- [WORK ORDER]: Only the lines holding "Estatuto" are wanted. Copy every one from the records below.
[[ DATA FOR THE TASK, beginning ]]
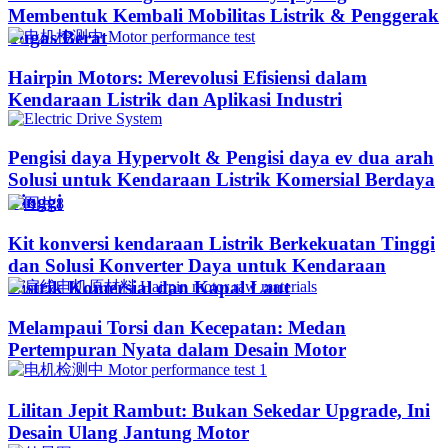
Membentuk Kembali Mobilitas Listrik & Penggerak
Tugas Berat
Hairpin Motors: Merevolusi Efisiensi dalam
Kendaraan Listrik dan Aplikasi Industri
Pengisi daya Hypervolt & Pengisi daya ev dua arah
Solusi untuk Kendaraan Listrik Komersial Berdaya
Tinggi
Kit konversi kendaraan Listrik Berkekuatan Tinggi
dan Solusi Konverter Daya untuk Kendaraan
Listrik Komersial dan Kapal Laut
Melampaui Torsi dan Kecepatan: Medan
Pertempuran Nyata dalam Desain Motor
Lilitan Jepit Rambut: Bukan Sekedar Upgrade, Ini
Desain Ulang Jantung Motor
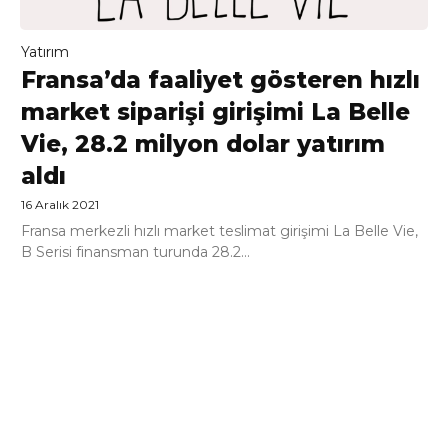
Yatırım
Fransa’da faaliyet gösteren hızlı
market siparişi girişimi La Belle
Vie, 28.2 milyon dolar yatırım
aldı
16 Aralık 2021
Fransa merkezli hızlı market teslimat girişimi La Belle Vie,
B Serisi finansman turunda 28.2...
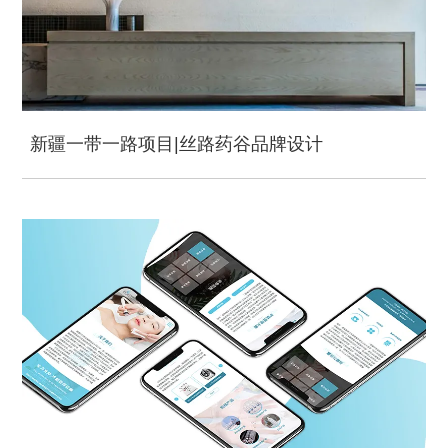
新疆一带一路项目|丝路药谷品牌设计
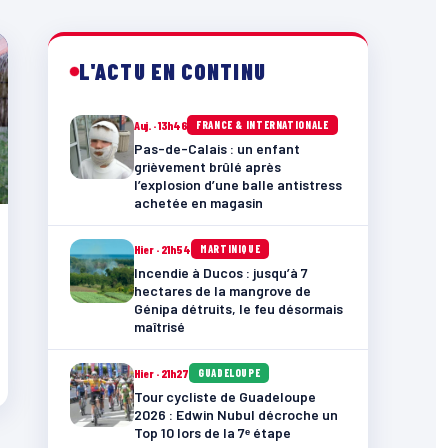
L'ACTU EN CONTINU
Auj. · 13h46
FRANCE & INTERNATIONALE
Pas-de-Calais : un enfant
grièvement brûlé après
l’explosion d’une balle antistress
achetée en magasin
Hier · 21h54
MARTINIQUE
Incendie à Ducos : jusqu’à 7
hectares de la mangrove de
Génipa détruits, le feu désormais
maîtrisé
Hier · 21h27
GUADELOUPE
Tour cycliste de Guadeloupe
2026 : Edwin Nubul décroche un
Top 10 lors de la 7ᵉ étape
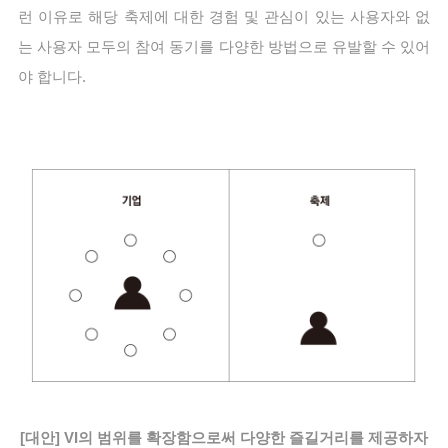
런 이유로 해당 축제에 대한 경험 및 관심이 있는 사용자와 없
는 사용자 모두의 참여 동기를 다양한 방법으로 유발할 수 있어
야 합니다.
[대안] VI의 범위를 확장함으로써 다양한 즐길거리를 제공하자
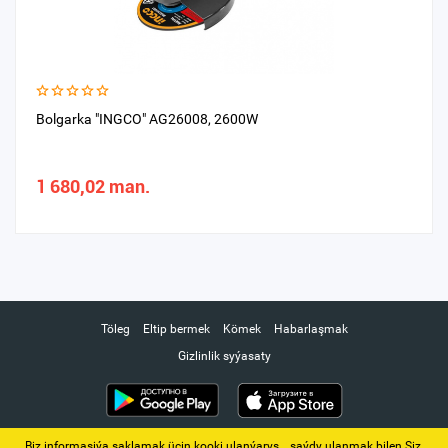
Bolgarka "INGCO" AG26008, 2600W
1 680,02 man.
Töleg
Eltip bermek
Kömek
Habarlaşmak
Gizlinlik syýasaty
Biz informasiýa saklamak üçin kooki ulanýarys. ‚ saýdy ulanmak bilen Siz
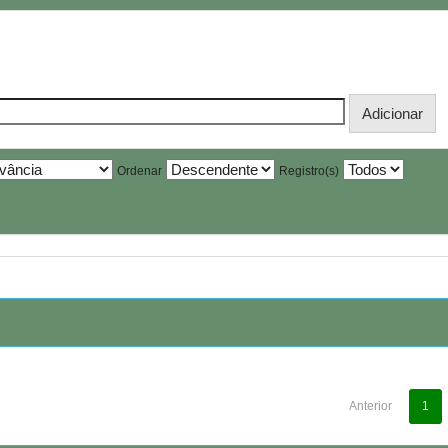
Ordenar
Registro(s)
Anterior
1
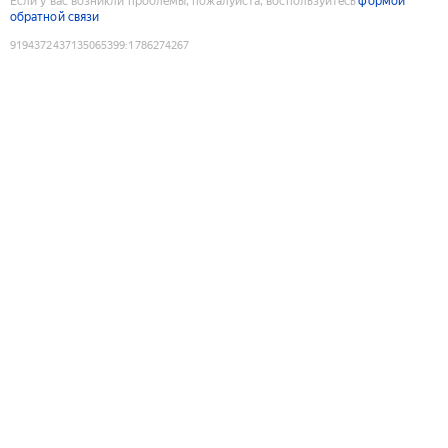
Если у вас возникли проблемы, пожалуйста, воспользуйтесь
формой
обратной связи
9194372437135065399
:
1786274267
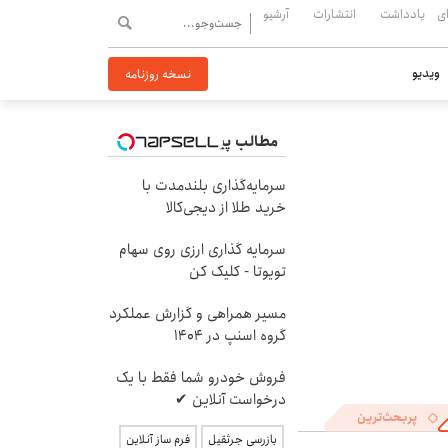
ی
یادداشت
انتشارات
آرشیو
ویدیو
نسخه روزنامه
مطالب پیشنهادی
سرمایه‌گذاری بلندمدت با
خرید طلا از دیجی‌کالا
سرمایه گذاری ارزی روی سهام
تویوتا - کلیک کن
مسیر همراهی و گزارش عملکرد
گروه اسنپ در ۱۴۰۴
فروش خودرو شما فقط با یک
درخواست آنلاین ✔
پربحث‌ترین
بازرسی جرثقیل
فرم ساز آنلاین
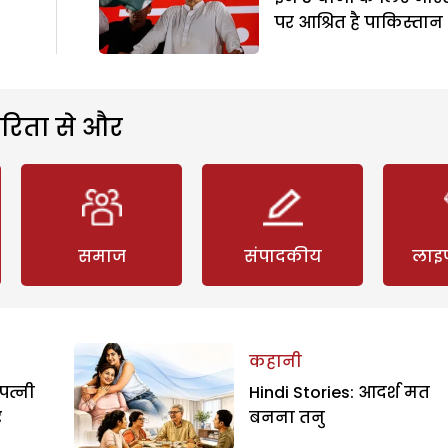
पर आश्रित है पाकिस्तान
रिता से और
समाज
संपादकीय
लाइ
कहानी
पत्नी
Hindi Stories: आदर्श मत
र
बनना तनु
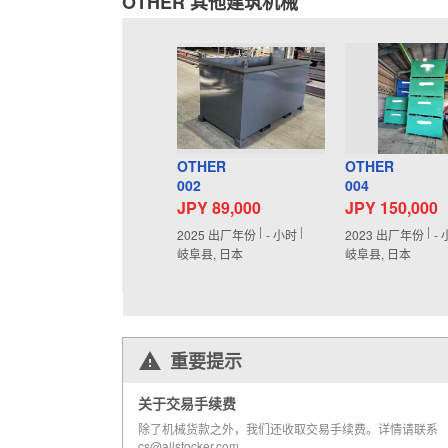
OTHER 其他建筑机械
OTHER
OTHER
002
004
JPY 89,000
JPY 150,000
2025
出厂年份
-
小时
2023
出厂年份
-
岐阜县, 日本
岐阜县, 日本
重要提示
关于交易手续费
除了机械货款之外，我们还收取交易手续费。详情请联系
cs@allstocker.com。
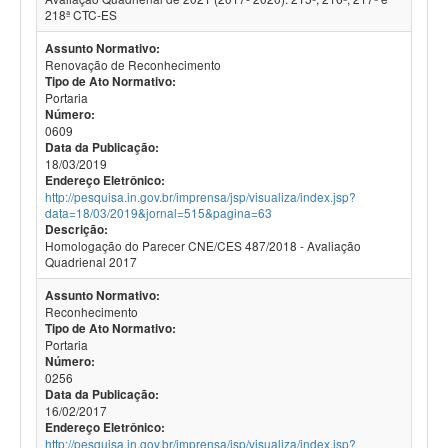
218ª CTC-ES
Assunto Normativo:
Renovação de Reconhecimento
Tipo de Ato Normativo:
Portaria
Número:
0609
Data da Publicação:
18/03/2019
Endereço Eletrônico:
http://pesquisa.in.gov.br/imprensa/jsp/visualiza/index.jsp?
data=18/03/2019&jornal=515&pagina=63
Descrição:
Homologação do Parecer CNE/CES 487/2018 - Avaliação
Quadrienal 2017
Assunto Normativo:
Reconhecimento
Tipo de Ato Normativo:
Portaria
Número:
0256
Data da Publicação:
16/02/2017
Endereço Eletrônico:
http://pesquisa.in.gov.br/imprensa/jsp/visualiza/index.jsp?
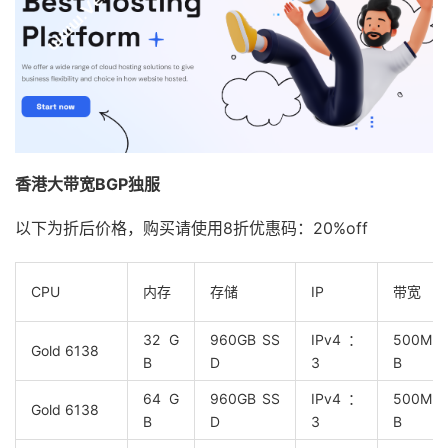
香港大带宽BGP独服
以下为折后价格，购买请使用8折优惠码：20%off
CPU
内存
存储
IP
带宽
32 G
960GB SS
IPv4：
500Mbp
Gold 6138
B
D
3
B
64 G
960GB SS
IPv4：
500Mbp
Gold 6138
B
D
3
B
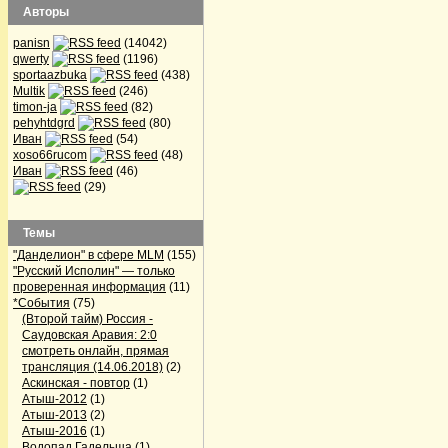
Авторы
panisn
(14042)
qwerty
(1196)
sportaazbuka
(438)
Multik
(246)
timon-ja
(82)
pehyhtdgrd
(80)
Иван
(54)
xoso66rucom
(48)
Иван
(46)
(29)
Темы
"Данделион" в сфере MLM
(155)
"Русский Исполин" — только
проверенная информация
(11)
*События
(75)
(Второй тайм) Россия -
Саудовская Аравия: 2:0
смотреть онлайн, прямая
трансляция (14.06.2018)
(2)
Аскинская - повтор
(1)
Атыш-2012
(1)
Атыш-2013
(2)
Атыш-2016
(1)
Водопад Гадельша
(1)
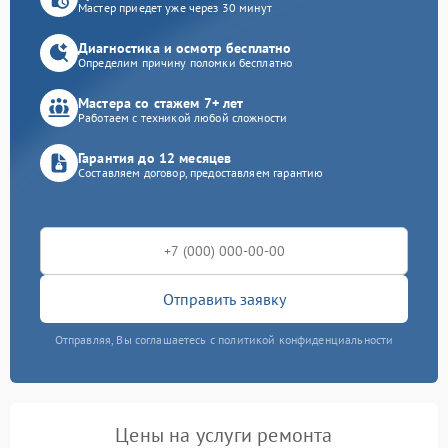
Мастер приедет уже через 30 минут
Диагностика и осмотр бесплатно
Определим причину поломки бесплатно
Мастера со стажем 7+ лет
Работаем с техникой любой сложности
Гарантия до 12 месяцев
Составляем договор, предоставляем гарантию
Отправить заявку
Отправляя, Вы соглашаетесь с политикой конфиденциальности
Цены на услуги ремонта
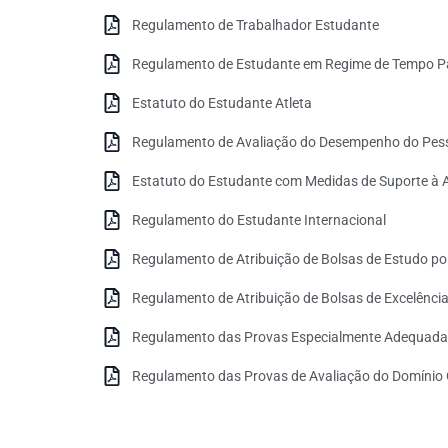
Regulamento de Trabalhador Estudante
Regulamento de Estudante em Regime de Tempo Pa
Estatuto do Estudante Atleta
Regulamento de Avaliação do Desempenho do Pes
Estatuto do Estudante com Medidas de Suporte à 
Regulamento do Estudante Internacional
Regulamento de Atribuição de Bolsas de Estudo po
Regulamento de Atribuição de Bolsas de Excelênci
Regulamento das Provas Especialmente Adequadas 
Regulamento das Provas de Avaliação do Domínio O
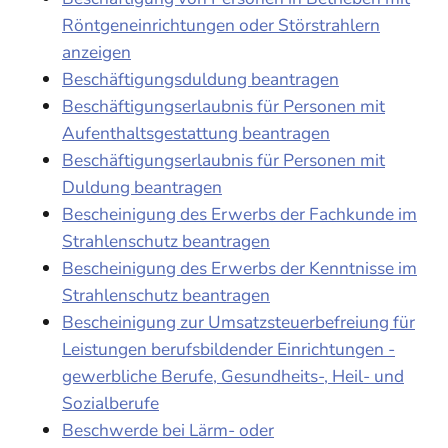
Röntgeneinrichtungen oder Störstrahlern
anzeigen
Beschäftigungsduldung beantragen
Beschäftigungserlaubnis für Personen mit
Aufenthaltsgestattung beantragen
Beschäftigungserlaubnis für Personen mit
Duldung beantragen
Bescheinigung des Erwerbs der Fachkunde im
Strahlenschutz beantragen
Bescheinigung des Erwerbs der Kenntnisse im
Strahlenschutz beantragen
Bescheinigung zur Umsatzsteuerbefreiung für
Leistungen berufsbildender Einrichtungen -
gewerbliche Berufe, Gesundheits-, Heil- und
Sozialberufe
Beschwerde bei Lärm- oder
[[ DATA FOR THE TASK, end ]]
- [ANSWER BELOW]:
Estatuto do Estudante Atleta
Estatuto do Estudante com Medidas de Suporte à 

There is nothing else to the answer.